Painting, or art generally, as such, with all its technicalities, difficulties, and particular ends, is nothing but a noble and expressive language, invaluable as the vehicle of thought, but by itself nothing. He who has learned what is commonly considered the whole art of painting, that is, the art of representing any natural object faithfully, has as yet only learned the language by which his thoughts are to be expressed. He has done just as much towards being that which we ought to respect as a great painter, as a man who has learnt how to express himself grammatically and melodiously has towards being a great poet. The language is, indeed, more difficult of acquirement in the one case than in the other, and possesses more power of delighting the sense, while it speaks to the intellect; but it is, nevertheless, nothing more than language, and all those excellences which are peculiar to the painter as such, are merely what rhythm, melody, precision, and force are in the words of the orator and the poet, necessary to their greatness, but not the tests of their greatness.

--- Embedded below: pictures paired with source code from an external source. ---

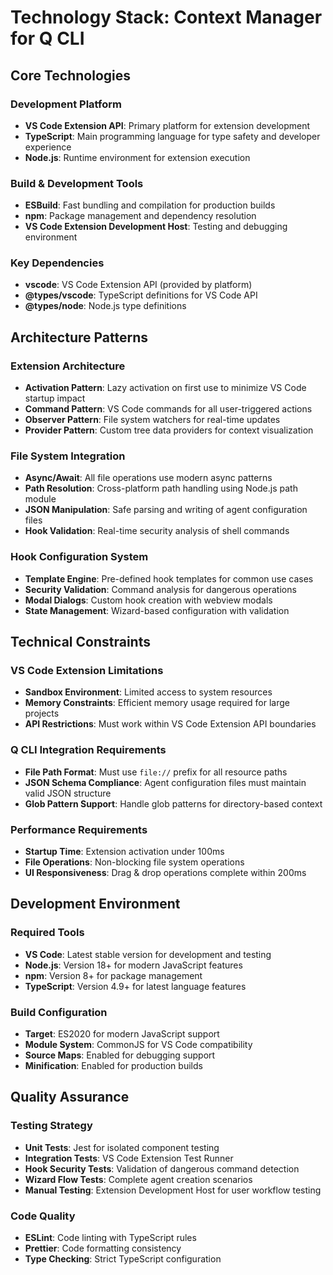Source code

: # Technology Stack: Context Manager for Q CLI

## Core Technologies

### Development Platform
- **VS Code Extension API**: Primary platform for extension development
- **TypeScript**: Main programming language for type safety and developer experience
- **Node.js**: Runtime environment for extension execution

### Build & Development Tools
- **ESBuild**: Fast bundling and compilation for production builds
- **npm**: Package management and dependency resolution
- **VS Code Extension Development Host**: Testing and debugging environment

### Key Dependencies
- **vscode**: VS Code Extension API (provided by platform)
- **@types/vscode**: TypeScript definitions for VS Code API
- **@types/node**: Node.js type definitions

## Architecture Patterns

### Extension Architecture
- **Activation Pattern**: Lazy activation on first use to minimize VS Code startup impact
- **Command Pattern**: VS Code commands for all user-triggered actions
- **Observer Pattern**: File system watchers for real-time updates
- **Provider Pattern**: Custom tree data providers for context visualization

### File System Integration
- **Async/Await**: All file operations use modern async patterns
- **Path Resolution**: Cross-platform path handling using Node.js path module
- **JSON Manipulation**: Safe parsing and writing of agent configuration files
- **Hook Validation**: Real-time security analysis of shell commands

### Hook Configuration System
- **Template Engine**: Pre-defined hook templates for common use cases
- **Security Validation**: Command analysis for dangerous operations
- **Modal Dialogs**: Custom hook creation with webview modals
- **State Management**: Wizard-based configuration with validation

## Technical Constraints

### VS Code Extension Limitations
- **Sandbox Environment**: Limited access to system resources
- **Memory Constraints**: Efficient memory usage required for large projects
- **API Restrictions**: Must work within VS Code Extension API boundaries

### Q CLI Integration Requirements
- **File Path Format**: Must use `file://` prefix for all resource paths
- **JSON Schema Compliance**: Agent configuration files must maintain valid JSON structure
- **Glob Pattern Support**: Handle glob patterns for directory-based context

### Performance Requirements
- **Startup Time**: Extension activation under 100ms
- **File Operations**: Non-blocking file system operations
- **UI Responsiveness**: Drag & drop operations complete within 200ms

## Development Environment

### Required Tools
- **VS Code**: Latest stable version for development and testing
- **Node.js**: Version 18+ for modern JavaScript features
- **npm**: Version 8+ for package management
- **TypeScript**: Version 4.9+ for latest language features

### Build Configuration
- **Target**: ES2020 for modern JavaScript support
- **Module System**: CommonJS for VS Code compatibility
- **Source Maps**: Enabled for debugging support
- **Minification**: Enabled for production builds

## Quality Assurance

### Testing Strategy
- **Unit Tests**: Jest for isolated component testing
- **Integration Tests**: VS Code Extension Test Runner
- **Hook Security Tests**: Validation of dangerous command detection
- **Wizard Flow Tests**: Complete agent creation scenarios
- **Manual Testing**: Extension Development Host for user workflow testing

### Code Quality
- **ESLint**: Code linting with TypeScript rules
- **Prettier**: Code formatting consistency
- **Type Checking**: Strict TypeScript configuration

It is not by the mode of representing and saying, but by what is represented and said, that the respective greatness either of the painter or the writer is to be finally determined….

***

[If] I say that the greatest picture is that which conveys to the mind of the spectator the greatest number of the greatest ideas, I have a definition which will include as subjects of comparison every pleasure which art is capable of conveying. If I were to say, on the contrary, that the best picture was that which most closely imitated nature, I should assume that art could only please by imitating nature; and I should cast out of the pale of criticism those parts of works of art which are not imitative, that is to say, intrinsic beauties of colour and form, and those works of art wholly, which, like the Arabesques of Raffaelle in the Loggias, are not imitative at all. Now, I want a definition of art wide enough to include all its varieties of aim. I do not say, therefore, that the art is greatest which gives most pleasure, because perhaps there is some art whose end is to teach, and not to please. I do not say that the art is greatest which teaches us most, because perhaps there is some art whose end is to please, and not to teach. I do not say that the art is greatest which imitates best, because perhaps there is some art whose end is to create and not to imitate. But I say that the art is greatest which conveys to the mind of the spectator, by any means whatsoever, the greatest number of the greatest ideas; and I call an idea great in proportion as it is received by a higher faculty of the mind, and as it more fully occupies, and in occupying, exercises and exalts, the faculty by which it is received.

   If this, then, be the definition of great art, that of a great artist naturally follows. He is the greatest artist who has embodied, in the sum of his works, the greatest number of the greatest ideas.